Write the records out once more, exactly as they are given.
[Dataset records — start]
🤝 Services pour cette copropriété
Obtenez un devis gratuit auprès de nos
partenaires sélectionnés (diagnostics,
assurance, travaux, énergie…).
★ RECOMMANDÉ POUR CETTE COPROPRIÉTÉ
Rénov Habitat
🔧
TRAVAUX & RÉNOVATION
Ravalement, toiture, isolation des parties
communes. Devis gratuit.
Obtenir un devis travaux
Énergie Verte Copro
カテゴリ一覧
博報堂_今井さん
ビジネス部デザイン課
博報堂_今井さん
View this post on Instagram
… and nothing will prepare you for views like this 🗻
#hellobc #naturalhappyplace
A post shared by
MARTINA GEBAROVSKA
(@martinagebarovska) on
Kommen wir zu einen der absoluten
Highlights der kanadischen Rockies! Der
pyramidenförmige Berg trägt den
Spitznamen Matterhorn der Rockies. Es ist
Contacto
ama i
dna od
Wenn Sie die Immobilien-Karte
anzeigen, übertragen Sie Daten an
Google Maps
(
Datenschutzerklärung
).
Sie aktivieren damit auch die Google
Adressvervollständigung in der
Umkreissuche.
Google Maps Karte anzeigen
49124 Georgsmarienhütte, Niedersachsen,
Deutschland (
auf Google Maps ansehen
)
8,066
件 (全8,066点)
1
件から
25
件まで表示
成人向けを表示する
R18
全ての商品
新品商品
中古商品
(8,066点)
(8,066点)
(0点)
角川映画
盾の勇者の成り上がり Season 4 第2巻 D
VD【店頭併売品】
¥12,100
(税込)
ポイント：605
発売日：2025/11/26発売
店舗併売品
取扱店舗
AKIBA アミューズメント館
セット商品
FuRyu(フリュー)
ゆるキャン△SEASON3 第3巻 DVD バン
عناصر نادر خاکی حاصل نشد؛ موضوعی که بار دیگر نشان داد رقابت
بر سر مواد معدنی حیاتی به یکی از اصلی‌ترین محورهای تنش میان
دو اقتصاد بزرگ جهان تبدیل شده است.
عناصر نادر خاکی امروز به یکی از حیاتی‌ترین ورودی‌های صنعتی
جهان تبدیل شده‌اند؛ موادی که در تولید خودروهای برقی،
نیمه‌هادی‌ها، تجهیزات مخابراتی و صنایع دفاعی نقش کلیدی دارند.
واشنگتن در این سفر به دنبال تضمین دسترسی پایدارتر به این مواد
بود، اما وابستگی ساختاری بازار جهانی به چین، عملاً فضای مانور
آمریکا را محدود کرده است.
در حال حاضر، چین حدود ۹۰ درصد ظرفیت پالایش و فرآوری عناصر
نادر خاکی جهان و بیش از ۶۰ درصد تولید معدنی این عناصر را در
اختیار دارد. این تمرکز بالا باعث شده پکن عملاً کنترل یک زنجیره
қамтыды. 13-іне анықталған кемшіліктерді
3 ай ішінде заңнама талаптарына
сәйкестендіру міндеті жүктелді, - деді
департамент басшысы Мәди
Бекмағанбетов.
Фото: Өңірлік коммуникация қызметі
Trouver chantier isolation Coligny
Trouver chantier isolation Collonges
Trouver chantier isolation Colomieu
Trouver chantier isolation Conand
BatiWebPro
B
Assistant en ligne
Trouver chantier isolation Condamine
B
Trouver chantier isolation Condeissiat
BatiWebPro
[Dataset records — finish]
▶ **Your solution**
🤝 Services pour cette copropriété
Obtenez un devis gratuit auprès de nos
partenaires sélectionnés (diagnostics,
assurance, travaux, énergie…).
★ RECOMMANDÉ POUR CETTE COPROPRIÉTÉ
Rénov Habitat
🔧
TRAVAUX & RÉNOVATION
Ravalement, toiture, isolation des parties
communes. Devis gratuit.
Obtenir un devis travaux
Énergie Verte Copro
カテゴリ一覧
博報堂_今井さん
ビジネス部デザイン課
博報堂_今井さん
View this post on Instagram
… and nothing will prepare you for views like this 🗻
#hellobc #naturalhappyplace
A post shared by
MARTINA GEBAROVSKA
(@martinagebarovska) on
Kommen wir zu einen der absoluten
Highlights der kanadischen Rockies! Der
pyramidenförmige Berg trägt den
Spitznamen Matterhorn der Rockies. Es ist
Contacto
ama i
dna od
Wenn Sie die Immobilien-Karte
anzeigen, übertragen Sie Daten an
Google Maps
(
Datenschutzerklärung
).
Sie aktivieren damit auch die Google
Adressvervollständigung in der
Umkreissuche.
Google Maps Karte anzeigen
49124 Georgsmarienhütte, Niedersachsen,
Deutschland (
auf Google Maps ansehen
)
8,066
件 (全8,066点)
1
件から
25
件まで表示
成人向けを表示する
R18
全ての商品
新品商品
中古商品
(8,066点)
(8,066点)
(0点)
角川映画
盾の勇者の成り上がり Season 4 第2巻 D
VD【店頭併売品】
¥12,100
(税込)
ポイント：605
発売日：2025/11/26発売
店舗併売品
取扱店舗
AKIBA アミューズメント館
セット商品
FuRyu(フリュー)
ゆるキャン△SEASON3 第3巻 DVD バン
عناصر نادر خاکی حاصل نشد؛ موضوعی که بار دیگر نشان داد رقابت
بر سر مواد معدنی حیاتی به یکی از اصلی‌ترین محورهای تنش میان
دو اقتصاد بزرگ جهان تبدیل شده است.
عناصر نادر خاکی امروز به یکی از حیاتی‌ترین ورودی‌های صنعتی
جهان تبدیل شده‌اند؛ موادی که در تولید خودروهای برقی،
نیمه‌هادی‌ها، تجهیزات مخابراتی و صنایع دفاعی نقش کلیدی دارند.
واشنگتن در این سفر به دنبال تضمین دسترسی پایدارتر به این مواد
بود، اما وابستگی ساختاری بازار جهانی به چین، عملاً فضای مانور
آمریکا را محدود کرده است.
در حال حاضر، چین حدود ۹۰ درصد ظرفیت پالایش و فرآوری عناصر
نادر خاکی جهان و بیش از ۶۰ درصد تولید معدنی این عناصر را در
اختیار دارد. این تمرکز بالا باعث شده پکن عملاً کنترل یک زنجیره
қамтыды. 13-іне анықталған кемшіліктерді
3 ай ішінде заңнама талаптарына
сәйкестендіру міндеті жүктелді, - деді
департамент басшысы Мәди
Бекмағанбетов.
Фото: Өңірлік коммуникация қызметі
Trouver chantier isolation Coligny
Trouver chantier isolation Collonges
Trouver chantier isolation Colomieu
Trouver chantier isolation Conand
BatiWebPro
B
Assistant en ligne
Trouver chantier isolation Condamine
B
Trouver chantier isolation Condeissiat
BatiWebPro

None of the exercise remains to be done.